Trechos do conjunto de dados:
--------------------------------------------------

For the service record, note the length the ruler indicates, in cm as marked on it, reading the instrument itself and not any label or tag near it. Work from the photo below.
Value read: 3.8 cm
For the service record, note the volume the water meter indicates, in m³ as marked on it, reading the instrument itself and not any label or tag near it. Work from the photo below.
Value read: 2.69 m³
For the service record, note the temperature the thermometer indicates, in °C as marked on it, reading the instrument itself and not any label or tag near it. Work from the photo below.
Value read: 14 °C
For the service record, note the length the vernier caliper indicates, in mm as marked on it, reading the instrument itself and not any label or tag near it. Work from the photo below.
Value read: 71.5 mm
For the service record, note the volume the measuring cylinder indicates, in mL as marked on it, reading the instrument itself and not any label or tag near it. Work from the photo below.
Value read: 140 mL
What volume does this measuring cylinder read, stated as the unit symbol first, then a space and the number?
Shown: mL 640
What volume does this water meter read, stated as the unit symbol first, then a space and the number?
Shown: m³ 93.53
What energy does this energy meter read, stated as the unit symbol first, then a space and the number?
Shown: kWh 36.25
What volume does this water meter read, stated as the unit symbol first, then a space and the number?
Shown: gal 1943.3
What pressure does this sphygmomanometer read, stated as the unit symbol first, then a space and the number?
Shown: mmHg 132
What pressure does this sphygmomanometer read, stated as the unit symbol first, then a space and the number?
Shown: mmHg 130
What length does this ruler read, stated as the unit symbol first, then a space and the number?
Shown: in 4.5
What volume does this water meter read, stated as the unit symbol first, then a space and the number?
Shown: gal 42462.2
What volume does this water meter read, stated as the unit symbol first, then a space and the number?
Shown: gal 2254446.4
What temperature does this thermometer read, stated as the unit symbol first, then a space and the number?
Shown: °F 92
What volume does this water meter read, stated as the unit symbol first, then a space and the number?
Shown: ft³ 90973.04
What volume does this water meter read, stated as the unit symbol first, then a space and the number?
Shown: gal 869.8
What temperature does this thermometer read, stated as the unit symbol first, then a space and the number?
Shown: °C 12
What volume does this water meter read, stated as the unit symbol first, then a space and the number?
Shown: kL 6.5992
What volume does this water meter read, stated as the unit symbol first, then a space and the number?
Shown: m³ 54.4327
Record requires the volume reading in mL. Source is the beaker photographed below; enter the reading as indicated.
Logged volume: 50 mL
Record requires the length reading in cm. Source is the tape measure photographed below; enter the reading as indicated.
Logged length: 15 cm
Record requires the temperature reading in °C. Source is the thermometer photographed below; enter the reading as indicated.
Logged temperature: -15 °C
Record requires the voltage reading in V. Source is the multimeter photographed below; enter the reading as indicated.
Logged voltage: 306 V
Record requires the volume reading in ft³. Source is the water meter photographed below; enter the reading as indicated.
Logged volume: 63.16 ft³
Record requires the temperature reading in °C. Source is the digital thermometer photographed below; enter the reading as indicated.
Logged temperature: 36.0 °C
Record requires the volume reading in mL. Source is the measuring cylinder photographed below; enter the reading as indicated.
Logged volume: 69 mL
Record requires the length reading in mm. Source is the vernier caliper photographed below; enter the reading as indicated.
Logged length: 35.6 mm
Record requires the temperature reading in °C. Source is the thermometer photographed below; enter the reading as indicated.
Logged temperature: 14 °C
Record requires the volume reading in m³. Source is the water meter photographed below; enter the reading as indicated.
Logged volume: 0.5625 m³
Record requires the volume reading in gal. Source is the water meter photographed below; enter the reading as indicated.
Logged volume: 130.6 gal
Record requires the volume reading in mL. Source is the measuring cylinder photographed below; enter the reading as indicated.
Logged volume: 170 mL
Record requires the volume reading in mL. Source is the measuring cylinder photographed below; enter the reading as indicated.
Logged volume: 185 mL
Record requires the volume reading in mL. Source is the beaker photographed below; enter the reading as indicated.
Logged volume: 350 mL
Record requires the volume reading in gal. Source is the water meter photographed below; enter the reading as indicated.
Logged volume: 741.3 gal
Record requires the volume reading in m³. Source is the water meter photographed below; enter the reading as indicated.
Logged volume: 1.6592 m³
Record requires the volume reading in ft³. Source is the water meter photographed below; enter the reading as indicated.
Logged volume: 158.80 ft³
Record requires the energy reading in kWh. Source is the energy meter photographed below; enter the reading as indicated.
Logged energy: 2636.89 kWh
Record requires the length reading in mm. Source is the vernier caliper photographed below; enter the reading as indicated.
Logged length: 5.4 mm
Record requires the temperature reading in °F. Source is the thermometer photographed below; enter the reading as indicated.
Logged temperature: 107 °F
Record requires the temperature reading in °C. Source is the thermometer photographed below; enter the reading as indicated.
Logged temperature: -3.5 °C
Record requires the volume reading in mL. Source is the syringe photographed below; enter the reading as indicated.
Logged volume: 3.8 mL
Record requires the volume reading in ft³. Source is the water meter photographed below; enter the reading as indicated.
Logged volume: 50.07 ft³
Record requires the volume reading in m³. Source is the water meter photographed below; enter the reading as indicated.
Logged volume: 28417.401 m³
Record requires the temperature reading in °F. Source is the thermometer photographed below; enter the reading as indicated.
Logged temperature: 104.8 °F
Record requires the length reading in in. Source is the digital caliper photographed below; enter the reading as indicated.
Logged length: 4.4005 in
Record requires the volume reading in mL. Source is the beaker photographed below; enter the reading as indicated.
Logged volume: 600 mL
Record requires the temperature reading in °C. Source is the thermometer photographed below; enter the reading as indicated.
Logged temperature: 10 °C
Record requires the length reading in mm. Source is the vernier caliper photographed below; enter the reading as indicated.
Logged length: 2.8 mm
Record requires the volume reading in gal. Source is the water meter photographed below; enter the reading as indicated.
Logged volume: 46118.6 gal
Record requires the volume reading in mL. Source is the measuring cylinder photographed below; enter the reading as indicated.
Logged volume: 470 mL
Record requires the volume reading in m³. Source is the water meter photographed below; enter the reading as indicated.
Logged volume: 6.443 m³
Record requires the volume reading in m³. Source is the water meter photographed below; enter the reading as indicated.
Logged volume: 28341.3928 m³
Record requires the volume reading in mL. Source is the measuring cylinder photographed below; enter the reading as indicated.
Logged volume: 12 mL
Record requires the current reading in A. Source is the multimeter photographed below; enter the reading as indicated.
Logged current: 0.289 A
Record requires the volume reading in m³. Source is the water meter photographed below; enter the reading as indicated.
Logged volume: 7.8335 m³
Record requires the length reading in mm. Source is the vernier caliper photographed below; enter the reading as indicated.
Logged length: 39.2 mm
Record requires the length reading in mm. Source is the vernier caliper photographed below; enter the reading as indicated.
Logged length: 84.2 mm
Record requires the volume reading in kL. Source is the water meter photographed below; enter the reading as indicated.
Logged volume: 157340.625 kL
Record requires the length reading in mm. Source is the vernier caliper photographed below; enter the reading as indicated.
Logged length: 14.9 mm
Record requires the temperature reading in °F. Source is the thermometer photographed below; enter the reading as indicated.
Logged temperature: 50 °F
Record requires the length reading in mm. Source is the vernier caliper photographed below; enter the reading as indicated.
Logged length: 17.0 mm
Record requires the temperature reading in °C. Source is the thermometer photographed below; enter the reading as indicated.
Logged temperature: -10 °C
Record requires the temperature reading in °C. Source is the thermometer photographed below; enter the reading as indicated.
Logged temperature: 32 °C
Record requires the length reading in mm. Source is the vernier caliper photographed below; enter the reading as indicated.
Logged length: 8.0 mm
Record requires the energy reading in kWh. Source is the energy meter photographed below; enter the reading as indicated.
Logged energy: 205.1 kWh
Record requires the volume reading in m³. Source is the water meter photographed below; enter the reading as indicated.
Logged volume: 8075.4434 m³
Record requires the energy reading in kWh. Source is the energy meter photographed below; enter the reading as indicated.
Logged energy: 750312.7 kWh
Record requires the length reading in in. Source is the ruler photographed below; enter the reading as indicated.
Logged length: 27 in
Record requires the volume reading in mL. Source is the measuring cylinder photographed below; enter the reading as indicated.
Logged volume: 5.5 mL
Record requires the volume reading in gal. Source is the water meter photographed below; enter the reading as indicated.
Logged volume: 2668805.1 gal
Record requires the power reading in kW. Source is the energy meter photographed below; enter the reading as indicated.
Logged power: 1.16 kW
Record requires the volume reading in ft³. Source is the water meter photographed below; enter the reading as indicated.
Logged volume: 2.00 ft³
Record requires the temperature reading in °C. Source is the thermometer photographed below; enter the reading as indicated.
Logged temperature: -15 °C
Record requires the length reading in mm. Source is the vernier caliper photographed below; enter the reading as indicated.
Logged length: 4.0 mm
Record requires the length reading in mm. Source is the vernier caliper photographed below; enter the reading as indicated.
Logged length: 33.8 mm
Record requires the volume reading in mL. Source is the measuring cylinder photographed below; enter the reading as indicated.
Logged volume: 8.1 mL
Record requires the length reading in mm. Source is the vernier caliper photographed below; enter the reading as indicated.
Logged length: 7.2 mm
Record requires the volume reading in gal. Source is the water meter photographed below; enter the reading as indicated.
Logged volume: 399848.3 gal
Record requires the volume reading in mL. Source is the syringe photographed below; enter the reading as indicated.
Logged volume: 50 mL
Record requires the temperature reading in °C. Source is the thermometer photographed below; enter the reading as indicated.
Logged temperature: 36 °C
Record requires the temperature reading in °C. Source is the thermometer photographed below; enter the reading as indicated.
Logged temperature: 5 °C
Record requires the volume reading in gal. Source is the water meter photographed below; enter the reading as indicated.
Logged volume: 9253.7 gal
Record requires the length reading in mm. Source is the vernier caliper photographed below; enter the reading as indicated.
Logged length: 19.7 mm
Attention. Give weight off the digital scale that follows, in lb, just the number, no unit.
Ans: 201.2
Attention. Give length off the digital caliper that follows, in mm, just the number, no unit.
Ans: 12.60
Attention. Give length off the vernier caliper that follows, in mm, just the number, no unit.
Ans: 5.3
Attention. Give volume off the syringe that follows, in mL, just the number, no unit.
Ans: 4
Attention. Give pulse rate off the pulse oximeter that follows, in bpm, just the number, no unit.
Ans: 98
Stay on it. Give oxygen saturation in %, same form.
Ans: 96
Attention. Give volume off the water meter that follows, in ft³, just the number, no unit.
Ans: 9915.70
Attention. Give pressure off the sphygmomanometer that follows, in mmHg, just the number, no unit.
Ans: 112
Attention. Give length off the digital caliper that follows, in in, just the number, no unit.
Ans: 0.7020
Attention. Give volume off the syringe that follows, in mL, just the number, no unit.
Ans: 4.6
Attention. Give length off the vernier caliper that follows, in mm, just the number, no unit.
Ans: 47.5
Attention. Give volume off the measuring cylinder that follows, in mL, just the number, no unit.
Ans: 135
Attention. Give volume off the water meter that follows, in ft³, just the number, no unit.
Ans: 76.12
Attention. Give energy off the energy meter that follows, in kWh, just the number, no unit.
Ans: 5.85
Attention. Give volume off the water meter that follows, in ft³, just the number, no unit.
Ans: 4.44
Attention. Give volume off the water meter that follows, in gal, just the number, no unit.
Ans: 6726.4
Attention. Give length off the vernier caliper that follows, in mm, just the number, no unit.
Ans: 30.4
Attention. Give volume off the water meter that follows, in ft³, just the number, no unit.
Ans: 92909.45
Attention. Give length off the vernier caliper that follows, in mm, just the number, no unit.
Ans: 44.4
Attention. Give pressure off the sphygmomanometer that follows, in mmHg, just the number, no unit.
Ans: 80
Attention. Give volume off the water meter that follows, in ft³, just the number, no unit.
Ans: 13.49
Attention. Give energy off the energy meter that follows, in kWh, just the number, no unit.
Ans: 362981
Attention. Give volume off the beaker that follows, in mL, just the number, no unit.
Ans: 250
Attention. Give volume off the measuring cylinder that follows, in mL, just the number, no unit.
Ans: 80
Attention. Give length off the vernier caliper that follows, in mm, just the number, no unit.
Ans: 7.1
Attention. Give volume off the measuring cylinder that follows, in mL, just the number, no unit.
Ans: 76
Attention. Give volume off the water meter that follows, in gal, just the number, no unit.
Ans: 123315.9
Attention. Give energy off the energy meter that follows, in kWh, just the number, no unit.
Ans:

--------------------------------------------------

- **Instruções da tarefa**: Reproduza, sem qualquer alteração, as linhas que começam no início dos itens e terminam na linha que contém "Value read: 71.5 mm", incluindo as duas extremidades.

- **Resultado da tarefa**:
For the service record, note the length the ruler indicates, in cm as marked on it, reading the instrument itself and not any label or tag near it. Work from the photo below.
Value read: 3.8 cm
For the service record, note the volume the water meter indicates, in m³ as marked on it, reading the instrument itself and not any label or tag near it. Work from the photo below.
Value read: 2.69 m³
For the service record, note the temperature the thermometer indicates, in °C as marked on it, reading the instrument itself and not any label or tag near it. Work from the photo below.
Value read: 14 °C
For the service record, note the length the vernier caliper indicates, in mm as marked on it, reading the instrument itself and not any label or tag near it. Work from the photo below.
Value read: 71.5 mm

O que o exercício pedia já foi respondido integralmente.